Despite growing acceptance, the US is still a patchwork of legality, which means bringing weed across state lines, let alone taking it to another country, can put you in a legal bind of trouble if you do not prepare properly. Read on for some key legal considerations to keep in mind, how to transport weed, and some minor tips for how to best store weed to begin with.
Let us start with the obvious facts:
Even though weed is legal in some capacity for 33 states, that leaves 17 states in which it is not. The three largest states which ban marijuana completely are Texas, Georgia, and North Carolina, and those places have had higher travel traffic than normal since they released pandemic era restrictions earlier than most states. Most people can thus figure out that transporting weed from a weed-legal state to one of these states is a bad idea, if you’re traveling any way where your luggage has to go through a security check. If you’re driving, the risk is probably lower, but if you’re flying, it seems like a very bad idea.
Now road trips aren’t a fail-safe method. What is less obvious is that transporting from one weed-legal state to another weed-legal state, such as from Oregon to California or New York to Massachusetts, can also put you at risk of serious legal trouble. The borders between these states, as well as the interstate highways, fall under federal jurisdiction and weed remains illegal federally. Not to mention, cops frequently target out of state plates, especially from weed legal states, on a holiday weekend. So, if you’re caught with cannabis, federal laws- i.e. felonies- could apply.
If you are caught, it’s good to know the consequences that could occur if you get stopped. Level of punishment depends on how much you are carrying, whether it is your first offense, and the nature of the stop. The DEA officially states that even for a first offense, transporting less than 50 kg of marijuana can merit a maximum penalty of 5 years in prison and a $250,000 fine. Even if a federal officer is in a good mood and chooses to let you go, your weed – and by extension, your money – will almost certainly be confiscated, which will easily kill your vibe.

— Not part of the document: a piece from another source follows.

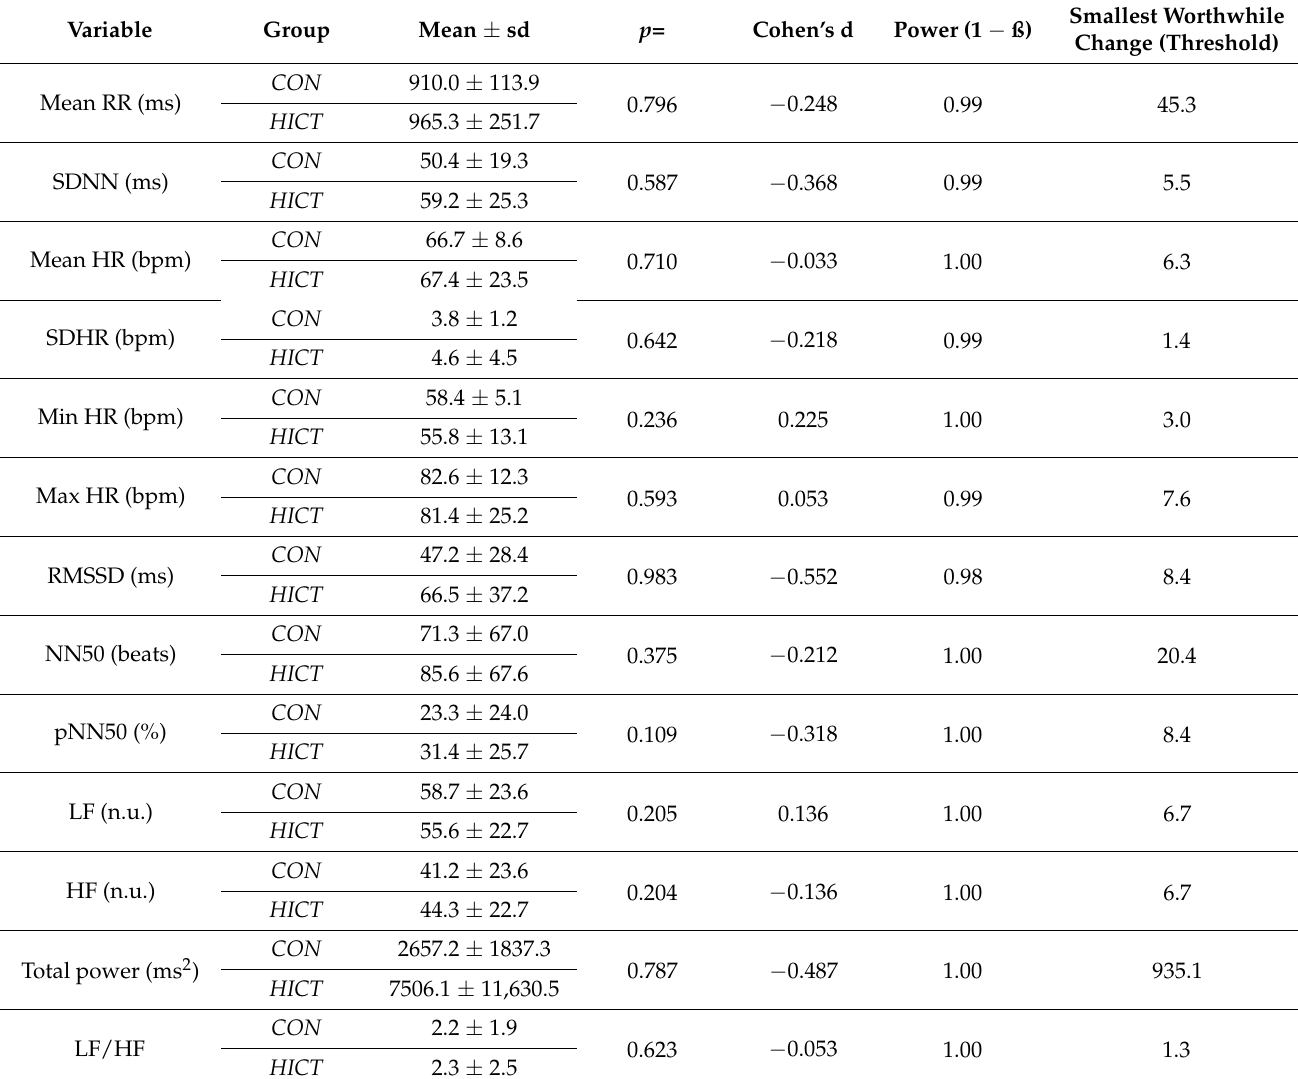
Table 2. Probability and test power for each resting heart rate variability parameter. Under the analysis of covariance relevant difference.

Cannabis legalization is heading in the right direction, but there is a long way towards full legalization. Some officers of the law still have a hard on for out of towners passing by who want to smoke up, or who are even just carrying their own medical cannabis for treatment. Be super careful, carry your medical card, or better yet, just link with a well recommended plug once you’re at your destination. Manage any and all smells and just be cool to have safe travels this summer.